Based on inspiration from @Scott. Made a layer the same size as the circle. Filled it with black. Moved it 1/2 way to the left (1/2 off screen, 1/2 overlap half circle) Cut out the half circle from the black layer Made 2nd layer, filled it with black and moved it fully off screen to the left. Transformed first black layer using left most middle handle all the way to the right. Moved second black layer to the right simultaneously (needed because the first layer eventually revealed the white circle underneath it since it shrunk toward 0 width.
UPDATE The following gif incorporates the solution above. It is not accurate for the reasons @user287001 points out, but it is sufficient for showing to my class of Sixth Graders.
Figuring out how to transform the rotating moon (while keeping the white part always facing right - toward the sun) was another problem I couldn't solve. I could rotate it perfectly around the center point with the white part always facing in. What is posted has a 3d moon that is manually transformed about 70 time to the approximate position - that is why it is slightly jumpy.
Using a simple black circle, moved to be off the canvas to start. Simply add key markers for
Position at the start and end....
Or.. if you need the opposing, half-circle, sort of mask, create a long shape and a half-circle cut out of the right side, then animate it the same way... (Note the above image is actually more correct as to how the moon phases would appear/hide, but I included this to match your question.)
You could feasibly do either of these with a mask on the Moon layer and then animate the mask. You would simply need a background layer in that case.
And, of course, if you want to merely animate the moon moving right, all you need to do is animate that layer and add an appropriate static background layer which gets "uncovered" as the moon moves...

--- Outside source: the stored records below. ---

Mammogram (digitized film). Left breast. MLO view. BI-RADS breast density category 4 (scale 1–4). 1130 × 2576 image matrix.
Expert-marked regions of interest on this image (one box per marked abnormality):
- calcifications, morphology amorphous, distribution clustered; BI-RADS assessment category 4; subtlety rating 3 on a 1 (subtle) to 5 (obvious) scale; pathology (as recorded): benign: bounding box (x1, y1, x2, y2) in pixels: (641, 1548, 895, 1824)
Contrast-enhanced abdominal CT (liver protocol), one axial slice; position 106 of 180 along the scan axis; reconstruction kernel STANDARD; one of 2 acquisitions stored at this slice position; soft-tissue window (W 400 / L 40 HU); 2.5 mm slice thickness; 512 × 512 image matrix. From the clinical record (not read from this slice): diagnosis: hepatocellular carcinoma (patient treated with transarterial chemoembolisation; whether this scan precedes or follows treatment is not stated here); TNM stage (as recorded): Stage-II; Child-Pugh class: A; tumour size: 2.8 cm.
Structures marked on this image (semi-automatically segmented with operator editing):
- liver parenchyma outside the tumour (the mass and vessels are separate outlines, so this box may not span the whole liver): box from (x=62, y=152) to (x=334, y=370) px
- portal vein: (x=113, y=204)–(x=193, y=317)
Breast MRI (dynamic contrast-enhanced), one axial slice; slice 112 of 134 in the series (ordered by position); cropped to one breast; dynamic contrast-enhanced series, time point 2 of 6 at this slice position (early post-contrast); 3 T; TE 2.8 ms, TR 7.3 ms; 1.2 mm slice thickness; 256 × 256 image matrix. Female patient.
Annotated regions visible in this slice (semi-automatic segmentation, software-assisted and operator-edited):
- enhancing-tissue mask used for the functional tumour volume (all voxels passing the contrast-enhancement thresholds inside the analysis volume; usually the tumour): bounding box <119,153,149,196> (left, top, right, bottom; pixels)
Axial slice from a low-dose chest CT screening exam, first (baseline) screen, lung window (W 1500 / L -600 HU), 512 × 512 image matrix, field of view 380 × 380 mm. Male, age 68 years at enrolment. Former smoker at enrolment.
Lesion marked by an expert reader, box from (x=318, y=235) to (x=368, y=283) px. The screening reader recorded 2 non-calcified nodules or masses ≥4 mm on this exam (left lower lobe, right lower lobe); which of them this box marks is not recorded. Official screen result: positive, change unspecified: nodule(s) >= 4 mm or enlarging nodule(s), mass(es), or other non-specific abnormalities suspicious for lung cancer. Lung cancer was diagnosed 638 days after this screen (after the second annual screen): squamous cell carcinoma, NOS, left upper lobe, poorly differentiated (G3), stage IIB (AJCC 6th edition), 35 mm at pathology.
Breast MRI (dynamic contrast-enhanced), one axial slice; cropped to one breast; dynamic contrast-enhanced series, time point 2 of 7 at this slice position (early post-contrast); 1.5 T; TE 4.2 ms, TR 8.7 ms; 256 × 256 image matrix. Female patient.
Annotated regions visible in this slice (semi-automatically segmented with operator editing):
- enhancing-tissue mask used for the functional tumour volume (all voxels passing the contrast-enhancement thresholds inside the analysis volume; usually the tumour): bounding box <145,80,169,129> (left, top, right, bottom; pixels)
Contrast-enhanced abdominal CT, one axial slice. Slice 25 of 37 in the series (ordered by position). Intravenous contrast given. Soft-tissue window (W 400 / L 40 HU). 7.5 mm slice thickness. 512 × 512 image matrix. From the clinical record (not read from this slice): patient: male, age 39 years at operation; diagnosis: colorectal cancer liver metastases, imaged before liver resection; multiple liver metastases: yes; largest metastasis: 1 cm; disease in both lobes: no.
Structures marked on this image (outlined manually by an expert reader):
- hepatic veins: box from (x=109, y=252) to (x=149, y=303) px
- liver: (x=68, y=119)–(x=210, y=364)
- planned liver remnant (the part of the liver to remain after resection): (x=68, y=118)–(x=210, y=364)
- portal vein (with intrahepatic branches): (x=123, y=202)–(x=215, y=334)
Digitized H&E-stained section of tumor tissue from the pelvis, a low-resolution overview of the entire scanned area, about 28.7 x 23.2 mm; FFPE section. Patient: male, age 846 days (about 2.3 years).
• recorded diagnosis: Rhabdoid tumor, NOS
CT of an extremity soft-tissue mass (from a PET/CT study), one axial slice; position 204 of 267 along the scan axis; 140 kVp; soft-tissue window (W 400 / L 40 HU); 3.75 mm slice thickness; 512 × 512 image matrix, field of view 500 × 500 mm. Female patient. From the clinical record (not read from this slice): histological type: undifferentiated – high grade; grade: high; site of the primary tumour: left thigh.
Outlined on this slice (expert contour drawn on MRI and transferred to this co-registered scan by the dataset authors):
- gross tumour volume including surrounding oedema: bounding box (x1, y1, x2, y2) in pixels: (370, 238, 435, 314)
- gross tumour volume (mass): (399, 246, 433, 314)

To get it right geometrically and in time, too, you can work with Illustrators or Photoshop's 3D. The next example is in Illustrator, A half-circle is revolved to sphere with 3D revolution effect and a half-black rectangle is mapped onto it. The other half is cyan to make it visible against my white artboard without shading:
In the next image the mapped "art" is scaled to fit. The viewing angles can be changed to fit with all possible views.
Your example view with apparent poles on the top and bottom needs only one angle to be other than zero. You can change it say 12 degree steps from 0 to 360 to get one full cycle as 30 snapshots. You can copy and paste every version to a different Photoshop layer.
Reopen the view setting dialog by clicking "3D Revolve" in the Appearance panel
I said "right in time, too". If you make the frames with uniform rotation angle steps the apparent velocity of the light-dark edge changes right. It's fastest at half-moon and slowest at full and new moons.
Scientifically this is only a coarse approximation because it doesn't take into the account the full complexity of moon's orbit, not even the orbital motion of the earth. But it's more realistic than any linear movement or scaling with a constant speed.
I'm sure people who use advanced video editors would make this directly as video in their program with the same 3D effect + by defining the rotation. It's out of the scope of this answer.
ADD: This was not asked, but Illustrator can also produce exact orbital motion diagram. Object > Transform > Rotate makes exact and easily repeatable (=Ctrl+D) rotations.
The magenta circle is only for the convenience. It's actually colorless and strokeless, it only is there to make the shape symmetric for consistent rotation without a need to set the center.
The original black shape is duplicated (=Alt+Drag) and placed on each rotated version. It snaps exactly in Illustrator if there's Smart Guides ON.